Converting Byte to String and Back Properly in Python3?


Given a random byte (i.e. not only numbers/characters!), I need to convert it to a string and then back to the inital byte without loosing information. This seems like a basic task, but I ran in to the following problems:

Assuming:

rnd_bytes = b'w\x12\x96\xb8'
len(rnd_bytes)

prints: 4

Now, converting it to a string. Note: I need to set backslashreplace as it otherwise returns a 'UnicodeDecodeError' or would loose information setting it to another flag value.

my_str = rnd_bytes.decode('utf-8' , 'backslashreplace')

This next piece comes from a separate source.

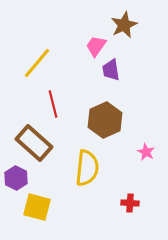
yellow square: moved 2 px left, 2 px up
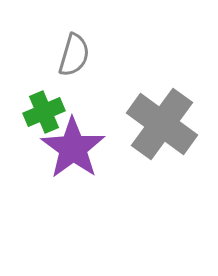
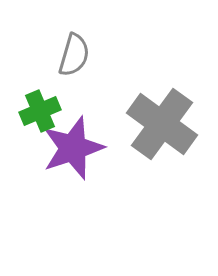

Now, I have the string. I want to convert it back to exactly the original byte (size 4!):

According to python ressources and this answer, there are different possibilities:

conv_bytes = bytes(my_str, 'utf-8')
conv_bytes = my_str.encode('utf-8')

But len(conv_bytes) returns 10.

I tried to analyse the outcome:

>>> repr(rnd_bytes)
"b'w\\x12\\x96\\xb8'"
>>> repr(my_str)
"'w\\x12\\\\x96\\\\xb8'"
>>> repr(conv_bytes)
"b'w\\x12\\\\x96\\\\xb8'"

It would make sense to replace '\\\\'. my_str.replace('\\\\','\\') doesn't change anything. Probably, because four backslashes represent only two. So, my_str.replace('\\','\') would find the '\\\\', but leads to

SyntaxError: EOL while scanning string literal

due to the last argument '\'. This had been discussed here, where the following suggestion came up:

>>> my_str2=my_str.encode('utf_8').decode('unicode_escape')
>>> repr(my_str2)
"'w\\x12\\x96¸'"

This replaces the '\\\\' but seems to add / change some other characters:

>>> conv_bytes2 = my_str2.encode('utf8')
>>> len(conv_bytes2)
6
>>> repr(conv_bytes2)
"b'w\\x12\\xc2\\x96\\xc2\\xb8'"

There must be a prober way to convert a (complex) byte to a string and back. How can I achieve that?


Solution

  • You could try to convert it to hex format. Then it is easy to convert it back to byte format.

    Sample code to convert bytes to string:

    hex_str = rnd_bytes.hex()
    

    Here is how 'hex_str' looks like:

    '771296b8'
    

    And code for converting it back to bytes:

    new_rnd_bytes = bytes.fromhex(hex_str)
    

    The result is:

    b'w\x12\x96\xb8'
    

    For processing you can use:

    readable_str = ''.join(chr(int(hex_str[i:i+2], 16)) for i in range(0, len(hex_str), 2))
    

    But never try to encode readable string, here is how readable string looks like:

    'w\x12\x96¸'
    

    After processing readable string convert it back to hex format before converting it back to bytes string like:

    hex_str = ''.join([str(hex(ord(i)))[2:4] for i in readable_str])